ROUND THE CLOCK COVER
InterGlobal offers emergency evacuation and repatriation in life-threatening situations, according to Paul Weigall, head of sales and marketing.
“Anyone who finds themselves in a city full of protesters and security forces has the reassurance that a security specialist will come in to get them out if the mood turns ugly,” he says.
Red24 supplies 24/7 telephone advice on personal security in the world hotspots, including personalised pre-travel advisories, verbal briefings and on-ground assistance and evacuation.

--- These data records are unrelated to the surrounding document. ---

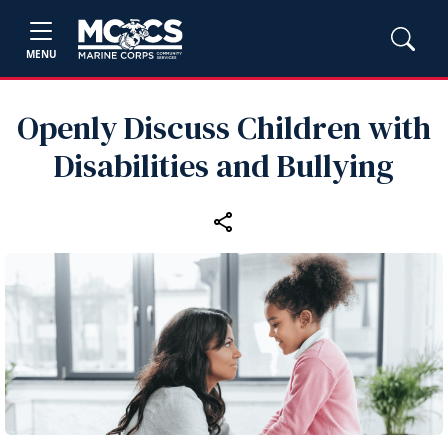
MENU
Openly Discuss Children with
Disabilities and Bullying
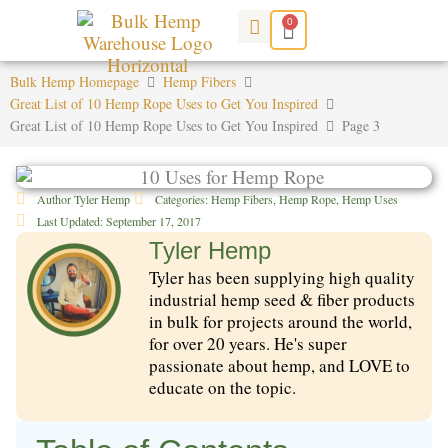
Skip
0
Cart
to
content
Bulk Hemp Homepage
Hemp Fibers
Great List of 10 Hemp Rope Uses to Get You Inspired
Great List of 10 Hemp Rope Uses to Get You Inspired
Page 3
Author
Tyler Hemp
Categories:
Hemp Fibers
,
Hemp Rope
,
Hemp Uses
Last Updated:
September 17, 2017
Tyler Hemp
Tyler has been supplying high quality
industrial hemp seed & fiber products
in bulk for projects around the world,
for over 20 years. He's super
passionate about hemp, and LOVE to
educate on the topic.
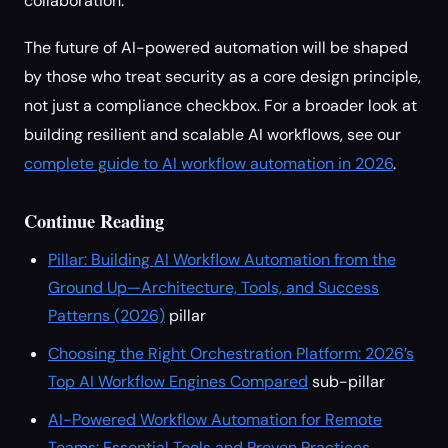
collaboration.
The future of AI-powered automation will be shaped
by those who treat security as a core design principle,
not just a compliance checkbox. For a broader look at
building resilient and scalable AI workflows, see our
complete guide to AI workflow automation in 2026
.
Continue Reading
Pillar: Building AI Workflow Automation from the
Ground Up—Architecture, Tools, and Success
Patterns (2026)
pillar
Choosing the Right Orchestration Platform: 2026’s
Top AI Workflow Engines Compared
sub-pillar
AI-Powered Workflow Automation for Remote
Teams: Essential Tools and Proven Practices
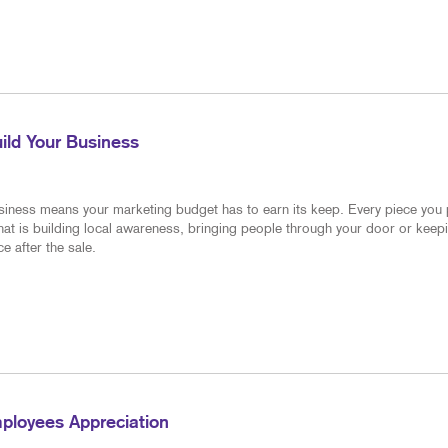
NOTEPADS
BUILDING SIG
POSTCARDS
WINDOW GRAP
CALENDARS
BUSINESS CARDS
ild Your Business
PRESENTATION FOLDERS
TRAINING MANUALS
siness means your marketing budget has to earn its keep. Every piece you
hat is building local awareness, bringing people through your door or keep
NEWSLETTERS
e after the sale.
BUSINESS FORMS
ployees Appreciation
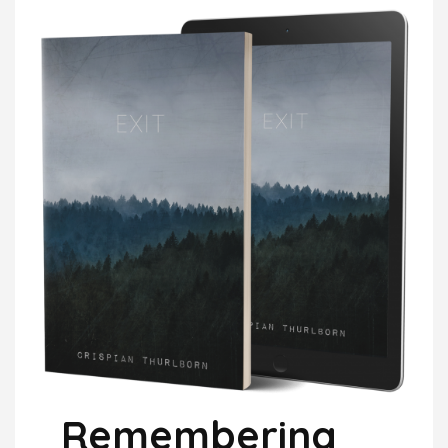
Remembering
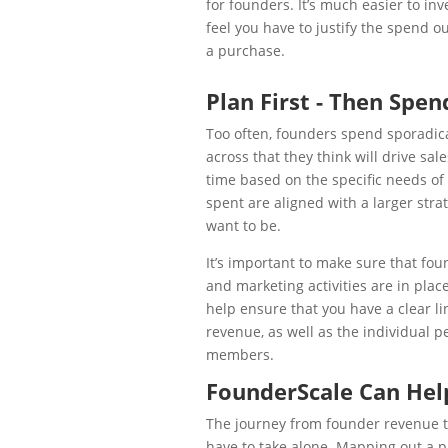
for founders. It’s much easier to in
feel you have to justify the spend 
a purchase.
Plan First - Then Spen
Too often, founders spend sporadica
across that they think will drive sa
time based on the specific needs of 
spent are aligned with a larger str
want to be.
It’s important to make sure that fou
and marketing activities are in plac
help ensure that you have a clear lin
revenue, as well as the individual p
members.
FounderScale Can Hel
The journey from founder revenue to
have to take alone. Mapping out a pa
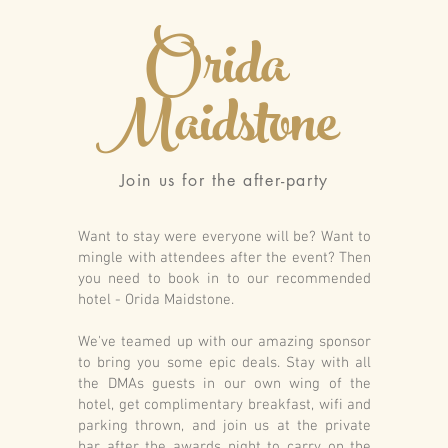
Orida
Maidstone
Join us for the after-party
Want to stay were everyone will be? Want to
mingle with attendees after the event? Then
you need to book in to our recommended
hotel - Orida Maidstone.
We've teamed up with our amazing sponsor
to bring you some epic deals. Stay with all
the DMAs guests in our own wing of the
hotel, get complimentary breakfast, wifi and
parking thrown, and join us at the private
bar after the awards night to carry on the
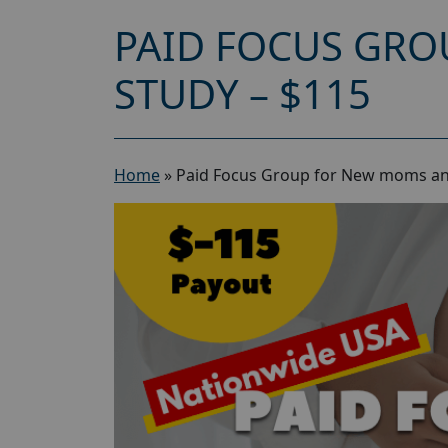
PAID FOCUS GRO
STUDY – $115
Home
»
Paid Focus Group for New moms an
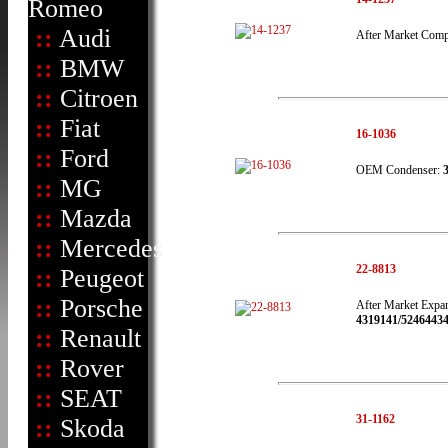
Romeo
::
Audi
After Market Comp
::
BMW
::
Citroen
::
Fiat
16-1036
::
Ford
OEM Condenser:
::
MG
::
Mazda
::
Mercedes
22-8813
::
Peugeot
::
Porsche
After Market Expan
4319141/52464434
::
Renault
::
Rover
::
SEAT
31-1162
::
Skoda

“It has already helped six InterGlobal clients this year, in Egypt, Bahrain, Libya and Yemen. Our members know that help is there when they need it,” Weigall says, adding that Red24 offers full support in both natural and man-made disasters.
“Both are essential to give expatriates peace of mind, which is why we include red24 on all our plans,” he says.
Allianz Worldwide Care was busy looking after members during the Japanese earthquake and tsunami, says medical director Dr Ulrike Sucher.
“In a crisis, cover kicks in immediately,” Dr Sucher says. “Our first concern is to ensure the member gets the treatment they need. Where necessary, this may involve transportation by ambulance, admitting them to the closest appropriate hospital, or co-ordinating an evacuation or repatriation.”
An efficient, 24/7 multilingual helpline is a must for any insurer, she says. Allianz claims to answer 90% of emergency calls within 10 seconds.
“They speak to a member of the helpline team, rather than an automated response system,” Dr Sucher adds.
Allianz offers medical evacuation as standard across all its international plans, with repatriation an optional add-on.
Dr Sucher says expats working in remote areas, notably in the exploration and mining indusries, need to know their insurer can operate effectively even in the most remote locations.
“We have been recruiting regional medical managers in Eastern Europe, Africa, the Middle East and Latin America, to boost services in sparsely populated regions where access to medical care can be difficult,” she explains.
Even the most active insurers won’t cover everything. Most withdraw cover if the member ignores warnings from their government or embassy to avoid a particular country.
And no insurer offers treatment for illness or injury following a nuclear, chemical or biological spill or attack. That is the responsibility of government.
The chances of any individual expat getting caught up in a natural or man-made disaster are still relatively small. The consequences, however, can be huge. On paper, insurers all promise a slightly differing response. But it is what happens on the ground that really counts.